SOURCE PASSAGE:
+---+

One of the characteristic features of business is permanent change. There are no two days in the life of a company that would be identical. Some of the changes are minor and reversible; others are major, having a long lasting effect on company operations. Some changes may be unexpected consequences of random events while some are intended, perhaps even planned, for a long period of time. Through these changes, there is a more or less common objective, however, toward which managers direct their operations. They are developing ways of meeting customer requirements more effectively, with higher productivity, lower cost, or other performance measures appropriate to the times and business environments.

In this paper, we analyze some aspects of the seemingly chaotic process of developing a major innovation in operations management using a conceptual model of the life cycle of new business ideas. Of course, every case is different; however, we find that there are some common features that frequently appear with more or less the same characteristics in the origination and fate of new ideas. In this paper, we first analyze the development process in general, gradually building up and discussing the conceptual model and then we use two important cases to illustrate the model: (1) the emergence, spread, and gradual expansion of the materials requirements planning (MRP) concept and (2) the change from a purely technical distribution function to supply chain management (SCM) systems, one of the key strategic approaches to contemporary integrated company management. Both MRP and SCM have a fundamental influence on how operations are managed in business today. The history of the two is rather different but both illustrate the validity of our conceptual model.

+---+

SOURCE INFORMATION:
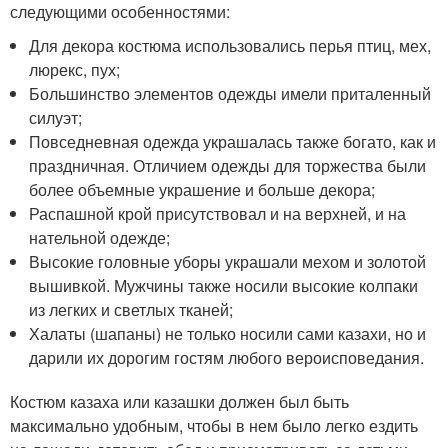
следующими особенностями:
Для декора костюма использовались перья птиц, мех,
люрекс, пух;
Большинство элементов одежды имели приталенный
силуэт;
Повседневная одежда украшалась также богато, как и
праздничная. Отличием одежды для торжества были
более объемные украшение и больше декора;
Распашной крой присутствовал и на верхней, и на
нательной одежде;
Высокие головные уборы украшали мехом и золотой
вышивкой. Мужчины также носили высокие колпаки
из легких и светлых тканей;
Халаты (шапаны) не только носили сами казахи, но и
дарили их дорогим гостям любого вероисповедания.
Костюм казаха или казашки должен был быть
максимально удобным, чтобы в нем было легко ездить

+---+

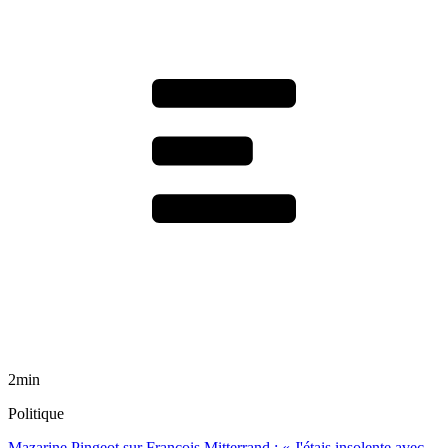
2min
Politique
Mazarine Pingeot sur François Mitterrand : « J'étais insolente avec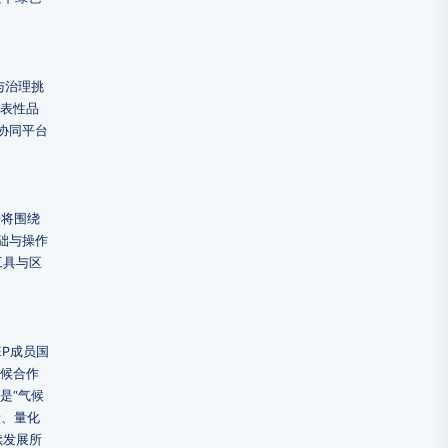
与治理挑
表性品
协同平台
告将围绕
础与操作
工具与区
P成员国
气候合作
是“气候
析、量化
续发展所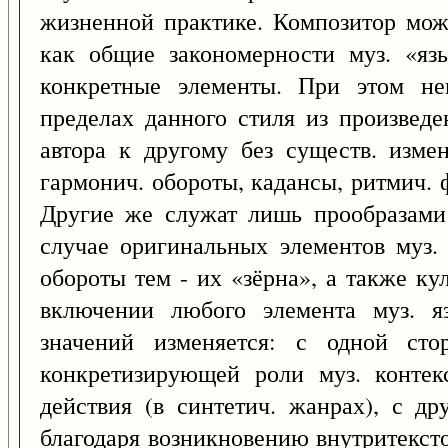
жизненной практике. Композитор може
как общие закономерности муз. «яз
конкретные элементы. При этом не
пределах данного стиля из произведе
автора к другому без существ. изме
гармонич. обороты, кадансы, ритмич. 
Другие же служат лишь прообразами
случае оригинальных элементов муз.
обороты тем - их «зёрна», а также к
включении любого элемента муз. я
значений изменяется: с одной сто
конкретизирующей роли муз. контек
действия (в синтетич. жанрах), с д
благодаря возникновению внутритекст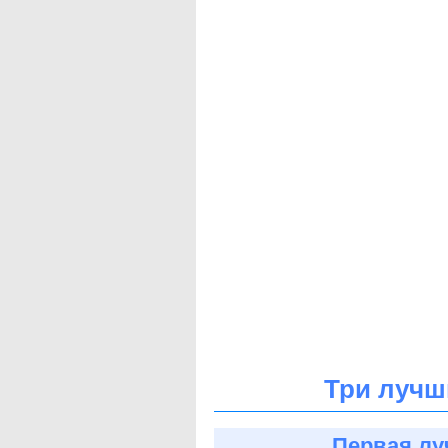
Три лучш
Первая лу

+---+

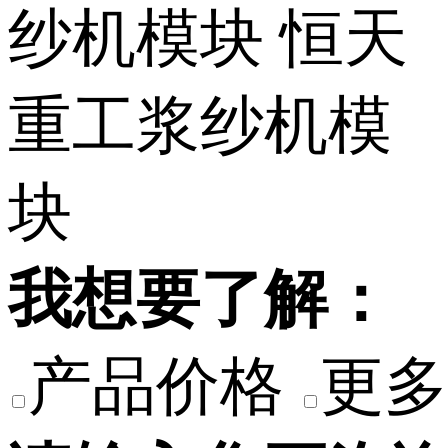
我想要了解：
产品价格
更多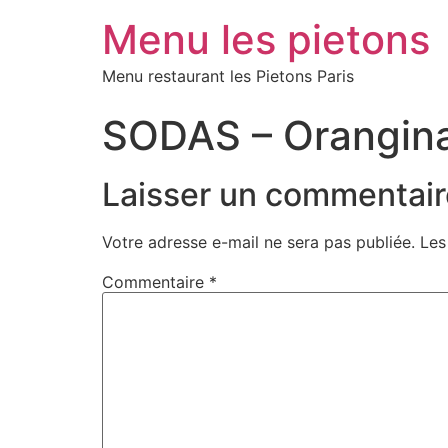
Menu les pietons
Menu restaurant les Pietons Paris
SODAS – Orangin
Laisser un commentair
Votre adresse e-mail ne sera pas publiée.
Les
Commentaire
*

+---+

REQUEST:
Continue the passage on how major innovations in operations management develop, starting right after its last sentence.

RESPONSE TO THIS TASK:
The big idea concept” section presents the “big idea” concept (an innovative idea that promises to fundamentally change the operations and performance of an organization). The reasons and sources of emerging a big idea and the conditions of its successful implementation are discussed. “The life cycle approach to developing OM practice innovation” section describes the life cycle approach to the development process of OM innovations which eventually leads to either absorption or rejection of the original idea. In the “Two examples to illustrate the development process” section, the history of two major innovation processes, the introduction of the MRP and the SCM concepts into practice, are analyzed. The “Conclusions” section summarizes the conclusions, comparing similarities and differences of the two life cycles and their actual impact on OM practice.

The big idea concept

The trigger for the development of a major innovation in managing operations is an idea: a big idea. In this paper, our interest is on ideas that, at the time of their emergence, seem to bear the promise of breakthrough results. Big ideas can have fundamental effects on a company’s operations and performance, thus attracting other firms in the industry to use the idea. Such big ideas can appear in a variety of forms: as a method of doing things, a technique for planning, using a new technology for solving problems, a system of connecting activities, or a philosophy offering new approaches. It is a common characteristic of these big ideas that even experts believe that they can revolutionize some aspects or areas of business activity. They promise to lead to performance improvement but they may not have yet gone through a conscious, planned development process.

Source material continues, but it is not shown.